Tech M&A was at a relative standstill for nearly a year, but the gears are starting to move again.
That said, the vaunted tech megadeals investors have gotten used to seeing, such as Microsoft’s (MSFT) fraught $69 billion acquisition agreement with Activision Blizzard (ATVI), will be few and far between due to increased regulatory scrutiny and broader macroeconomic issues.
“It’s harder [to do megadeals] not just because of regulatory scrutiny — it’s also harder because financing is a lot more challenging, along with the market,” S&P Global Market Intelligence M&A analyst Melissa Incera told Yahoo Finance. “The market is penalizing deals that are too speculative, where it’s perceived that buyers are overpaying for value.”
“I think we’re going to see massive deals happening with a lot less frequency moving forward,” Incera added.
While the overall dealmaking environment has fundamentally shifted, it’s a good time to be looking at deals, said Yieldstreet CEO Michael Weisz, who has done a number of deals and is currently looking for acquisitions at the digital investing platform.
“A year-and-a-half, two years ago, M&A conversations were very difficult because it was so easy to raise capital, so leaders and CEOs all thought they would be tomorrow’s unicorns and billionaires,” said Weisz. “It was very hard to have a pragmatic conversation then, but it has now become a really interesting time to gain capabilities and become a dominant player in the space through both organic and acquisitive growth.”
Weisz said he expects to see consolidation among online investing platforms. There’s appetite for deals more generally too, according to Incera. They just are far more likely to be add-on acquisitions than megamergers.
“People have characterized this year as ‘the year of the add-on,'” Weisz said. “There’s a lot of competition for high-quality companies at the moment, despite the fact there are all these forces pressuring M&A downward.”
Deal-ready sectors to watch
So what sectors are ripe for M&A deals?
Cybersecurity is one of the big ones — it’s fragmented, mission-critical, and companies in the sector are less likely to go public or confront profound antitrust concerns.
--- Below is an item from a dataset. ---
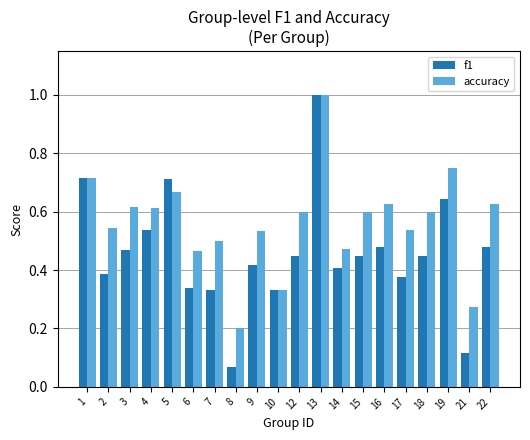

Which series changed the most between 9 and 18?

accuracy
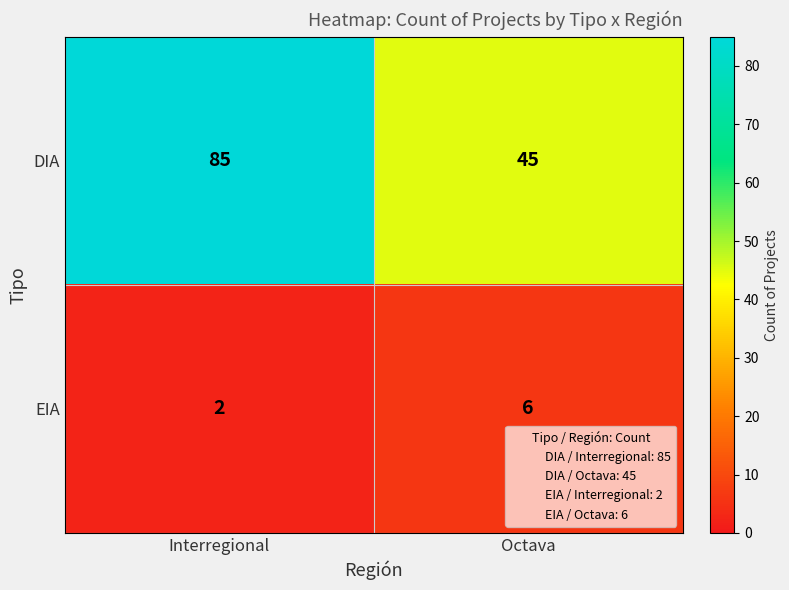

Reading left to right, what are all the values shown in this chart?

DIA: 85	45
EIA: 2	6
“If you look at the IPO pipeline … the reality is that many companies are going to sell before they go public in cybersecurity,” Skirbe said. “Historically, we’ve had at most five IPOs in cybersecurity in any given year, with 2021 being the last such year. Most of these companies are selling before they go public, so if you look at the IPO pipeline, there’s a number of companies that have raised a lot of capital and have some pretty significant valuations.”
Two key examples of those types of late-stage companies include cybersecurity monitoring company Arctic Wolf and zero trust security company Illumio.
M&A conversations in cybersecurity have picked up in recent weeks, said Skirbe, who worked on Cisco’s (CSCO) acquisition of Armorblox, one of the most notable tech deals of this year.
“We’ve been starting to see things pick up,” he said. “So I suspect that we’re going to see a little bit of an uptick in higher quality deals coming to market in the back half of this year and in the first quarter of next year.”
Joe Watson, managing director at Solomon Partners, has also seen M&A conversations move forward in recent weeks.
“The conversations we’ve had around potential assets going to market have solidified,” he said. “Two to three months ago, it was a ‘maybe’ and now clients are talking about firming up dates and working back from there. … My expectation is that this is going to be a spring that turns into a trickle that turns into a stream that turns into a river.”
Some areas to keep an eye on, according to Watson, include fintech, cybersecurity, risk and compliance, and artificial intelligence, though he cautioned for AI it’s still “very early days.”
“Fast-forward twelve months, we’re in a pretty robust M&A environment,” Watson said. “It won’t be at that 2021 peak, but we’ll see a good market … especially since there’s now a backlog of deals now that would have gotten done absent of market dynamics.”